Not so long ago, the Sackler name was stamped across the most rarified perches in Manhattan—in the psychobiology department at Columbia University, at the Metropolitan Museum of Art, and at the Museum of Natural History. Lately, though, we’ve been seeing the Sackler moniker in far less esteemed venues, as a cluster of lawsuits have uncovered how Sackler marketing spurred on the American opioid crisis. More than 400,000 Americans have died from opioid overdoses since the family’s company, Purdue Pharma, released OxyContin in 1996.
To be sure, our financial titans and philanthropy recipients tolerate plenty of bad behavior, but even they are queasy about associating with the country’s most notorious limited liability cartel. The Guggenheim, for example, has stopped accepting donations from the Sackler clan, while the hedge fund Hildene expelled Sackler money. Even JPMorgan Chase, which enjoyed an impressive run of wheeling and dealing with Bernie Madoff, has spurned their patronage.
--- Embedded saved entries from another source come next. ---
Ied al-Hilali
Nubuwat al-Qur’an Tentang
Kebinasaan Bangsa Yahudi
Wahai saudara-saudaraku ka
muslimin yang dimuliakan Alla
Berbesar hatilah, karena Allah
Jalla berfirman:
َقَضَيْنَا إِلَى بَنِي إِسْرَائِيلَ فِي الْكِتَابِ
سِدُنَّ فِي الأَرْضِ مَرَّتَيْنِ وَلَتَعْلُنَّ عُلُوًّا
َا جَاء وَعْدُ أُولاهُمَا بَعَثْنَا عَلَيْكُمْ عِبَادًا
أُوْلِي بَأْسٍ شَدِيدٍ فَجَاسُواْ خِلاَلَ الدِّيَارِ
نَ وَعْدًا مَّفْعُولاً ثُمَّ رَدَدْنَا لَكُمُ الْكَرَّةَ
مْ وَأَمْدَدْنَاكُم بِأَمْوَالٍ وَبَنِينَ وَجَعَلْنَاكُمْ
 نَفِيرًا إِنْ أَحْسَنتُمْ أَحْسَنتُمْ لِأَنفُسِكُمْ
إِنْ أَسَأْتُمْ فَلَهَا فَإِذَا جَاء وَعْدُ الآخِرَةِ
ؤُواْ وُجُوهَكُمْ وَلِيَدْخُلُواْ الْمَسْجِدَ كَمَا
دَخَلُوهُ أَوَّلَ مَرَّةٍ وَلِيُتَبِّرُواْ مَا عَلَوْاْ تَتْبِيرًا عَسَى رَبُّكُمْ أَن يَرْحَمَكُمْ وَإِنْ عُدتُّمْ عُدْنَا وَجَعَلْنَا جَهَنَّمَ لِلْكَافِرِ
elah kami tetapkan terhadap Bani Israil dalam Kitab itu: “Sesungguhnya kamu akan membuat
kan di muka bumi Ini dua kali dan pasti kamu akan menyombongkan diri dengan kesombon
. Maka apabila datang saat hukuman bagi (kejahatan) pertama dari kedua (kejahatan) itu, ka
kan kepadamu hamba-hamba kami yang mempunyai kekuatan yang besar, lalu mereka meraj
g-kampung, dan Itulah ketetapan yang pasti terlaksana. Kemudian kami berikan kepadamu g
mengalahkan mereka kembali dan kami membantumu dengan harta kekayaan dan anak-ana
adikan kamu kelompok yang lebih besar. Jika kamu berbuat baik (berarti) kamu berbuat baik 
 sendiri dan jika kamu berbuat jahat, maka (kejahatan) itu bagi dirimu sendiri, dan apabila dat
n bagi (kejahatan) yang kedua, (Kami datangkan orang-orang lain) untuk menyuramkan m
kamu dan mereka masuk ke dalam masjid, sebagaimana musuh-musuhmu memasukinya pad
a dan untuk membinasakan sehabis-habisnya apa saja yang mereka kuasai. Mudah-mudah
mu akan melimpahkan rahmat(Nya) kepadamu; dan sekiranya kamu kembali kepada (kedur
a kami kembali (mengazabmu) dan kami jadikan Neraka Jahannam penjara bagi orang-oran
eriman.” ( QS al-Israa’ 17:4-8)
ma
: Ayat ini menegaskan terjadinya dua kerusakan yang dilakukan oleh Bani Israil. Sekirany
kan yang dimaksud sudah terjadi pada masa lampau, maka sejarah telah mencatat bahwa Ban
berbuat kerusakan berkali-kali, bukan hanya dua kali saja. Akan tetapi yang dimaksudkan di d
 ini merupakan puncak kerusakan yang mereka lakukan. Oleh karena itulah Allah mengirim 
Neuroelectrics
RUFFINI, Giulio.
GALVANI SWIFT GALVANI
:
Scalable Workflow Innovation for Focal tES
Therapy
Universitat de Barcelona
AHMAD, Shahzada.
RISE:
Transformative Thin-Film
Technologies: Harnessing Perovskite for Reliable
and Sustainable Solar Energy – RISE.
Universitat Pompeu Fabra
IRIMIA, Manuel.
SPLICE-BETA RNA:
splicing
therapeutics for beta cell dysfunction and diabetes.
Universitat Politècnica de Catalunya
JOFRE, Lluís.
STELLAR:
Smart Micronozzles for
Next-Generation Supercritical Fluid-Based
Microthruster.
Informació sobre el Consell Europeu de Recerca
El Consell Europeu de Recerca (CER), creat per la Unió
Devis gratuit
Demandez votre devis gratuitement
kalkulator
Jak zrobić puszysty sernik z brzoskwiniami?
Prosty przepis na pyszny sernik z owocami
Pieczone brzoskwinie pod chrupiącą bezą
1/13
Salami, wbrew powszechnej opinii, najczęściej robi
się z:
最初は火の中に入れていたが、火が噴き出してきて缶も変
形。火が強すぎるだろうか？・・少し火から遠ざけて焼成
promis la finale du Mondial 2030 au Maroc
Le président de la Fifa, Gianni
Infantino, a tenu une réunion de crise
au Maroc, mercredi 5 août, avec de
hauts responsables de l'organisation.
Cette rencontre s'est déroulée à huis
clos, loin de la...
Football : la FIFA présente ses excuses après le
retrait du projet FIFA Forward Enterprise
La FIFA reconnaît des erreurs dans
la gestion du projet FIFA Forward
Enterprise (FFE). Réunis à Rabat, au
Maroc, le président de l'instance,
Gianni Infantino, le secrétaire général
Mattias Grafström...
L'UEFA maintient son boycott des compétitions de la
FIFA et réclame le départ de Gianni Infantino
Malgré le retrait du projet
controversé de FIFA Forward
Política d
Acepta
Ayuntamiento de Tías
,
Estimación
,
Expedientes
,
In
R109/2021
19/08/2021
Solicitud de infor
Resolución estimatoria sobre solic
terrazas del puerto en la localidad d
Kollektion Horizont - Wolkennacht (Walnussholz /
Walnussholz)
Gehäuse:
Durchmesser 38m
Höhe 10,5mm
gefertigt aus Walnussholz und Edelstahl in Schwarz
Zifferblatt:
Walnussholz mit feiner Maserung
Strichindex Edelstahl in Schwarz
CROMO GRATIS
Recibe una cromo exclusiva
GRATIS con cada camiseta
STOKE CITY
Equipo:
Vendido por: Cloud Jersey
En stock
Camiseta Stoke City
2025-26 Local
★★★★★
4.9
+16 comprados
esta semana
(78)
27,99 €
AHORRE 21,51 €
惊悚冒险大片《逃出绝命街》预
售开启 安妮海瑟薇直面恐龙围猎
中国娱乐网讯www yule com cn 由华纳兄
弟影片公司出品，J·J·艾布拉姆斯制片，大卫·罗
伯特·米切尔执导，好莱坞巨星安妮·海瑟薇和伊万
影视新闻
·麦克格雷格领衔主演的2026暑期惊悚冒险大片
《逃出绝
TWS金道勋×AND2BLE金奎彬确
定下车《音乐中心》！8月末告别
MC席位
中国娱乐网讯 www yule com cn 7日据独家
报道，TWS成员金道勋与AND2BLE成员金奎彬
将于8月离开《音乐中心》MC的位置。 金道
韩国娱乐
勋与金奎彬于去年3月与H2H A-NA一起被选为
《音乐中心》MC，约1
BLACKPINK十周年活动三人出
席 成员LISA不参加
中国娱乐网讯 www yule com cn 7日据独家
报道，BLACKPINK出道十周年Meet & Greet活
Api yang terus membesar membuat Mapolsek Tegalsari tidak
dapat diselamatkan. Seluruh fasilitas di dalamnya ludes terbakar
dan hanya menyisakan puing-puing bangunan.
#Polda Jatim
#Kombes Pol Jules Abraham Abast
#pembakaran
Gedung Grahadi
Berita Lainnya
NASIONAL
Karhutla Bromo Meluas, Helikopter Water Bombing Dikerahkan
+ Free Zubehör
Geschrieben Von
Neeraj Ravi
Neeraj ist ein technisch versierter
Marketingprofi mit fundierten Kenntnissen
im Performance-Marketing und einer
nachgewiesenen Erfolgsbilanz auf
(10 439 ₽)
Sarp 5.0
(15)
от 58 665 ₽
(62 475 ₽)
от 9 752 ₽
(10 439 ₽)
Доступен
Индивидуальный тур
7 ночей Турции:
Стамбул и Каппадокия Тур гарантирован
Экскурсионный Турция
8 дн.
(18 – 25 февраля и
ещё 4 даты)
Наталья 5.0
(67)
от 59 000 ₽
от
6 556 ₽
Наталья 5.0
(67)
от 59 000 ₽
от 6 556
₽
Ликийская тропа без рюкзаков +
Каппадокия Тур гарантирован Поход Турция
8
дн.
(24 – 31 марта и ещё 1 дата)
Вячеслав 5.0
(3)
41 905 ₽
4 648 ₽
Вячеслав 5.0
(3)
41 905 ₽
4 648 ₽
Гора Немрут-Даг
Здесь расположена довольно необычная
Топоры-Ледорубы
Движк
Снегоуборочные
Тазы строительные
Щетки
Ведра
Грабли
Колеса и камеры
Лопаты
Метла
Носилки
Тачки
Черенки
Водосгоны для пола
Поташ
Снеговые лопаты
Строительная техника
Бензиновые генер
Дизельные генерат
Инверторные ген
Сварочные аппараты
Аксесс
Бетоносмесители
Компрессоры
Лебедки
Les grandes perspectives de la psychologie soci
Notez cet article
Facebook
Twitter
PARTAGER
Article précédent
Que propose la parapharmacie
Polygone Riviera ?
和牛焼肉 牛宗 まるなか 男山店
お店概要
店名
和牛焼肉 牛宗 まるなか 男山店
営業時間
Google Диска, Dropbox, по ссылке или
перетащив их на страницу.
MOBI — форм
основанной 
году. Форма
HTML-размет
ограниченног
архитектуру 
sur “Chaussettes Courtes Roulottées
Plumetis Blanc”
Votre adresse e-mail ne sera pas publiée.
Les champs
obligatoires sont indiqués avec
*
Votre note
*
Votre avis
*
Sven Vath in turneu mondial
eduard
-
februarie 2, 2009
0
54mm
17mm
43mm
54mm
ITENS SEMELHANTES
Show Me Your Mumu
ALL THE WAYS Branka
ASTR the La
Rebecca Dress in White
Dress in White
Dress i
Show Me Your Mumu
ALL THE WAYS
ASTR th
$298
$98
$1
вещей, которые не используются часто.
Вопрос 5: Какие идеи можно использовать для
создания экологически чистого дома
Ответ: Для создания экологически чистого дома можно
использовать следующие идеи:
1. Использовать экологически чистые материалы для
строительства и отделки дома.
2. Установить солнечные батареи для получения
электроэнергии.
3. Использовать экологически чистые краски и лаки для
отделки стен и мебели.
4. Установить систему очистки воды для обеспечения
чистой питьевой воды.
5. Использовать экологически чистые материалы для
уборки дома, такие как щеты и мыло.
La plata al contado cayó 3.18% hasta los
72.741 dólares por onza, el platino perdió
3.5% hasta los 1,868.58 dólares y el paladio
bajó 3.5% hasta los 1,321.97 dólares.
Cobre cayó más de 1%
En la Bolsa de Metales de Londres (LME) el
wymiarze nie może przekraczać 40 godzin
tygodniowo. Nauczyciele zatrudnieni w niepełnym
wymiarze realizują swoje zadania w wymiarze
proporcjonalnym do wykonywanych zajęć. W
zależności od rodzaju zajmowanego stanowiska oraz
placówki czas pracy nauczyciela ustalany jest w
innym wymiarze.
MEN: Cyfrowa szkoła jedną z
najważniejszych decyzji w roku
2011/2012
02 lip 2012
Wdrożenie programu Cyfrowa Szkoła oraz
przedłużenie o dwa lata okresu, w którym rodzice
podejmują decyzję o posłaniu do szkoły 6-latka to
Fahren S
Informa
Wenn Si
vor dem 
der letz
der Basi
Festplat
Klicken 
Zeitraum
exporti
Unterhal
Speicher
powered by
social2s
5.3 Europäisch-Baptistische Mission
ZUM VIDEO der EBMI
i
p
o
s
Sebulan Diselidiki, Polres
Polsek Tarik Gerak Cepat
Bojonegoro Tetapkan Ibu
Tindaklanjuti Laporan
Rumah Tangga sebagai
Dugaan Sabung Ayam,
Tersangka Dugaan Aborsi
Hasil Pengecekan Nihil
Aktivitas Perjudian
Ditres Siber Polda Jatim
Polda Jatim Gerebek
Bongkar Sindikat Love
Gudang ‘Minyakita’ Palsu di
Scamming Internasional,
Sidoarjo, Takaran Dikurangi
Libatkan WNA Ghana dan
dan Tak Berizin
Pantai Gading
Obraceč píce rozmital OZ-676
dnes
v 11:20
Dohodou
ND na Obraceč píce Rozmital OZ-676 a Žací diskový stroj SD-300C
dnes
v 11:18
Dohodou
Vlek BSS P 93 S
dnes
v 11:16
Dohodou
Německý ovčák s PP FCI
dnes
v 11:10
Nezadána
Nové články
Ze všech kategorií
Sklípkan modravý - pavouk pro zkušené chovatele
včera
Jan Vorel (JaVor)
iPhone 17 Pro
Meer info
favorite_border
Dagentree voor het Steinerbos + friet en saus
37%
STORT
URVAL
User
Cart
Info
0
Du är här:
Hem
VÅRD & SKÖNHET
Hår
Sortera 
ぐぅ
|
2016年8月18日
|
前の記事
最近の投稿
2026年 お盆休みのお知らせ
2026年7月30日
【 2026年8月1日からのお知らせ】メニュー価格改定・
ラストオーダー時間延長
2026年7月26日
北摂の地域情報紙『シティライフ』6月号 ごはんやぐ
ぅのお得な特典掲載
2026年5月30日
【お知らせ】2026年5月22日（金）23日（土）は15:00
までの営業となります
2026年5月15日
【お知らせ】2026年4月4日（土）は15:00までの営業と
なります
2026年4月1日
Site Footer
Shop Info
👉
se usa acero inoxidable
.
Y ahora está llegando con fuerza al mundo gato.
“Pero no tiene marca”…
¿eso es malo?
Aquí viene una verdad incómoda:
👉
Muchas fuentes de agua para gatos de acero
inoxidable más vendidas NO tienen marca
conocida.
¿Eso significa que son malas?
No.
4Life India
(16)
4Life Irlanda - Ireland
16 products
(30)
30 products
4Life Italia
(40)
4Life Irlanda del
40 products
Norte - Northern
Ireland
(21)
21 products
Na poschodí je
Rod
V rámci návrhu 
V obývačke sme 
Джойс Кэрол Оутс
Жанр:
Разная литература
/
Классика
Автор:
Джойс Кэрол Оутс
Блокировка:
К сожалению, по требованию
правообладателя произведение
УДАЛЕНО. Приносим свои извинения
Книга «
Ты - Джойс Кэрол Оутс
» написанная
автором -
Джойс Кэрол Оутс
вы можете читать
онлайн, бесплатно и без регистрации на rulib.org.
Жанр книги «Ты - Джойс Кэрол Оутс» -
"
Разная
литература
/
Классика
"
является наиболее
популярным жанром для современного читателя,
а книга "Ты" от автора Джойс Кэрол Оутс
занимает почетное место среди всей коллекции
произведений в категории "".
Mounting a charm offensive of their own, the Sacklers have appealed to the media to clear their names. Elizabeth Sackler, the eponymous founder of the Elizabeth A. Sackler Center for Feminist Art at the Brooklyn Museum, argues that her wing of the family shouldn’t be stigmatized as glorified opioid pushers. Her father sold his stake in Purdue before it launched OxyContin, she notes. What’s more, her Sacklers aren’t even billionaires, just modest millionaires, who got rich peddling more benign products like laxatives. Meanwhile, Joss Sackler, the entrepreneurial force behind a $2,500 per year social club and an allied clothing line, charged The New York Times to stop covering “the men in my life” and “review the fucking neon hoodies.”
In September, The Intercept reported that Purdue had hired the PR firm that British Petroleum used in the disastrous wake of the 2010 Deepwater Horizon oil spill. British Petroleum forked over $10,000 a day to flood Google with favorable search results and rebranded itself as BP. So now we wait: for gnomically named “S” museum wings and “S”-brand neon hoodies, back in the pages of Vogue.